◆ **WORK TO BE COMPLETED**:
Leaving out every picture, output the records below exactly as they are.

(RECORDED DATA)

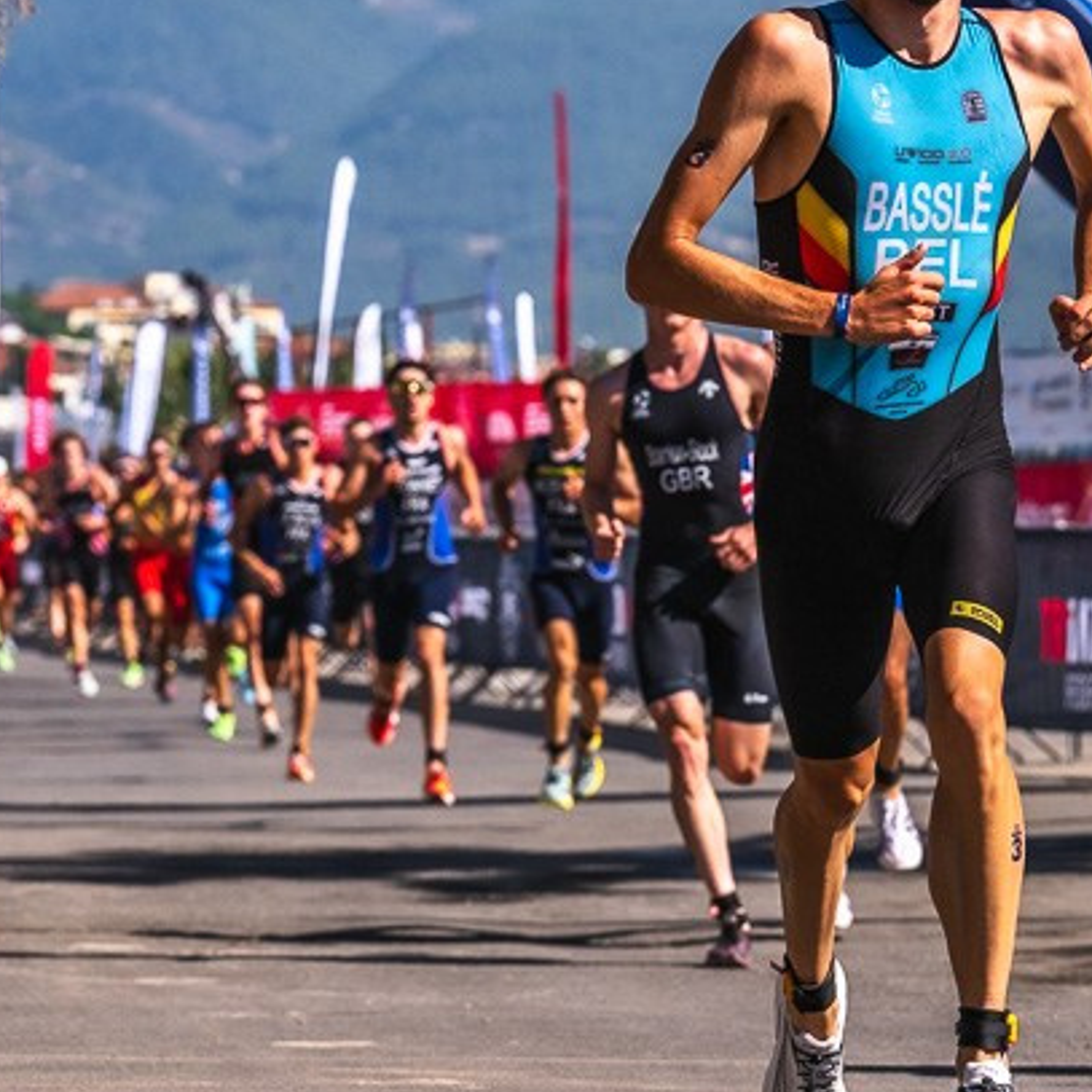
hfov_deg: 6.5
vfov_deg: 6.5
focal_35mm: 270
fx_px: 9636
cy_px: 570
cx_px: 907
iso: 250
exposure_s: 1/4000
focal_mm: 101
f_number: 5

(End RECORDED DATA)

◆ **SOLUTION FOR THIS TASK**:
hfov_deg: 6.5
vfov_deg: 6.5
focal_35mm: 270
fx_px: 9636
cy_px: 570
cx_px: 907
iso: 250
exposure_s: 1/4000
focal_mm: 101
f_number: 5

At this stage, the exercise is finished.